As I get older and more in touch with my sensual side, I love to indulge in a little afternoon hanky panky. I think it keeps me young and perky, and I feel so energized afterwards. Over the years I’ve found that it’s best between 3 and 4pm. Slow jams set the mood. Sometimes I take off all my clothes, but not always. Of course, it’s more titillating if I’m undressed. I love the sensuousness of lying down, completely engulfed by a warm ….
I think naps round out the rough edges of an abrasive world. The planet might be less hostile if more people took naps. In some cultures the siesta is part of the day, but in American society, those who nap are considered frivolous, nonproductive and just plain lazy. We are so focused on tasks and goals that when we do give a nod to the nap we call it a power nap. Just lean back in your ergonomic chair in a cubicle and treat yourself to 40 winks. In my opinion, napping while sitting is an oxymoron. Besides, I have never seen reference to a power nap in “The 7 Habits of Highly Effective People”, so it’s a total ruse.
There is an art to napping that involves more than merely reclining horizontally and falling asleep. It requires full attention and total immersion of the soul.
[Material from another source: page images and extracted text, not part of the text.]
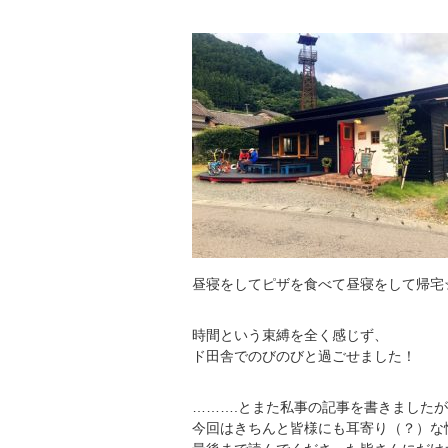
昼寝をしてピザを食べて昼寝をして帰宅
時間という束縛を全く感じず、
ド田舎でのびのびと過ごせました！
……….とまた私事の記事を書きました
今回はきちんと皆様にも耳寄り（？）な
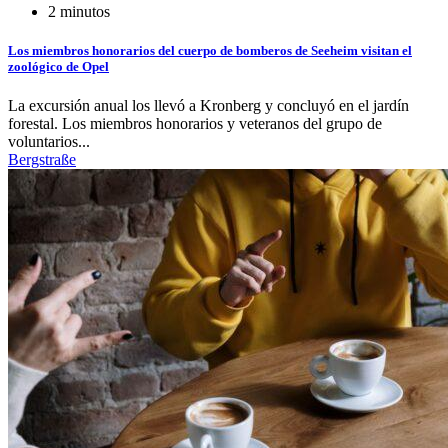
2 minutos
Los miembros honorarios del cuerpo de bomberos de Seeheim visitan el
zoológico de Opel
La excursión anual los llevó a Kronberg y concluyó en el jardín
forestal. Los miembros honorarios y veteranos del grupo de
voluntarios...
Bergstraße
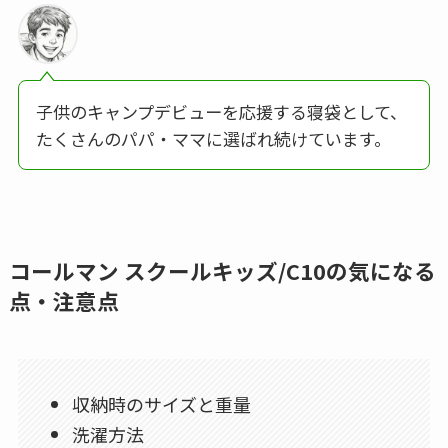
子供のキャンプデビューを応援する寝袋として、
たくさんのパパ・ママに選ばれ続けています。
コールマン スクールキッズ/C10の気になる
点・注意点
収納時のサイズと重量
洗濯方法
Commitment is necessary, and it can’t be force-fit into the day. I have heard people say they are just going to take a catnap. That sounds like a waste of a perfectly good snooze. It’s like saying you intend to eat half an ice cream cone, or a quarter of a chocolate chip cookie. Why plan for less when you can have it all?
Some folks lament they can’t quiet their minds enough to sleep. Or they can’t justify spending the time napping when they should be “doing” something. I pity these people. They are depriving themselves of one of nature’s great pleasures. It’s free, you don’t have to travel anywhere and you don’t need special gear to participate. Get over your guilt, people. Succumb to the sublime. Your rough edges will thank you for it.
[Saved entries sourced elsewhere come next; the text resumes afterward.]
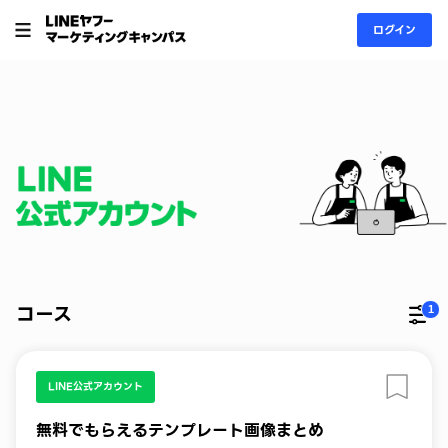
ログイン
コース
1
更
LINE公式アカウント
無料でもらえるテンプレート画像まとめ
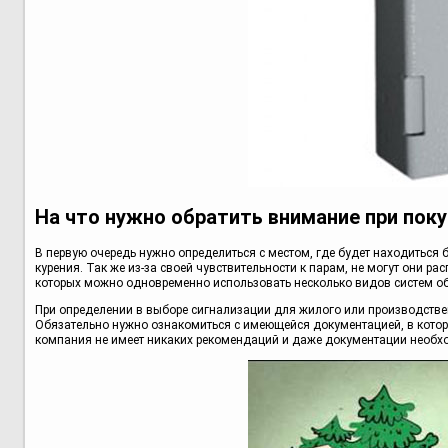
На что нужно обратить внимание при поку
В первую очередь нужно определиться с местом, где будет находитьс
курения. Так же из-за своей чувствительности к парам, не могут они ра
которых можно одновременно использовать несколько видов систем о
При определении в выборе сигнализации для жилого или производственн
Обязательно нужно ознакомиться с имеющейся документацией, в котор
компания не имеет никаких рекомендаций и даже документации необход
To be sure, I’ve had my share of bad naps. Before I learned the art, I would go to bed and get under the covers fully dressed. Naps of my youth left me wanting more. They weren’t really restful, and they were not satisfying. I never quite felt refreshed. Now that I look back at these pathetic attempts, I see that they were flights from life. Bad day at work? Naptime. Argument with a boyfriend? Seek solace in some shuteye. I hadn’t yet learned that a nap is special and unique. It should not be abused by using it as an escape and it should never be confused with the more life-supporting activity of sleep. I took it too seriously, like I did everything else back then. Napping was merely sleeping at a different time of day. I merely plunked down my head and fell out. There was no grace involved. It was simply the absence of wakefulness. Youth is wasted on the young, they say. So much REM, so little time.
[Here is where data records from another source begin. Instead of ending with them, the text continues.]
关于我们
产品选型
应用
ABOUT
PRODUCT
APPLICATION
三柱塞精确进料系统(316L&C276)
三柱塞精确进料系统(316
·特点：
Now that I’m older and wiser I realize that naps should never be confused with going to bed. Of course, one sleeps when one naps. But naps are more life-affirming, and delicious in their peak hours’ indulgence. Not just dozing or snoozing, they are luscious forays into the land of milk and honey.
After years of practice, I’ve discovered that my best naps are taken on the couch in the living room. Ideally, sunshine streams in through the window from the south. That way I absorb a bit of Vitamin D while I doze. That’s as much productivity and multi-tasking I pretend to muster. Of course, rainy and cloudy days are also perfect because the absence of sunshine is nature’s own eyeshade. Whatever the weather, I experience every layer of sleep as I cascade deeper into it.
My afternoon forays into slumber are enhanced by pre-nap ritual. My fuzzy white slippers line up with the base of the couch, sentinels on guard as I slowly sink into the warmth of repose. Casting cushions cast, I fetch my sleep-supreme floating-on-a-cloud down-filled memory-foam bed pillow with extra neck and spine support. The ritual is complete and I am nap-ready when I carry my Pepto Bismol pink velour robe, which doubles as my blanket, from the bedroom closet.
This ritual is so firmly planted in my napping behavior that when I bring out my robe, Apollo, my 14 year old Labrador retriever, jumps up from wherever he is to follow me into the living room and curl himself on my white slipper sentries. Since Apollo’s age and arthritis make it difficult for him to jump, his puppy-like agility is astonishing and reserved for afternoon kips. No catnap for us. Ready, aim, nap.
All this talk about sleep and slumber has me woozy and yawning. What time is it, anyway? Ah, 3PM.
Bring on the eyeshades and mood music. It’s time for true afternoon delight.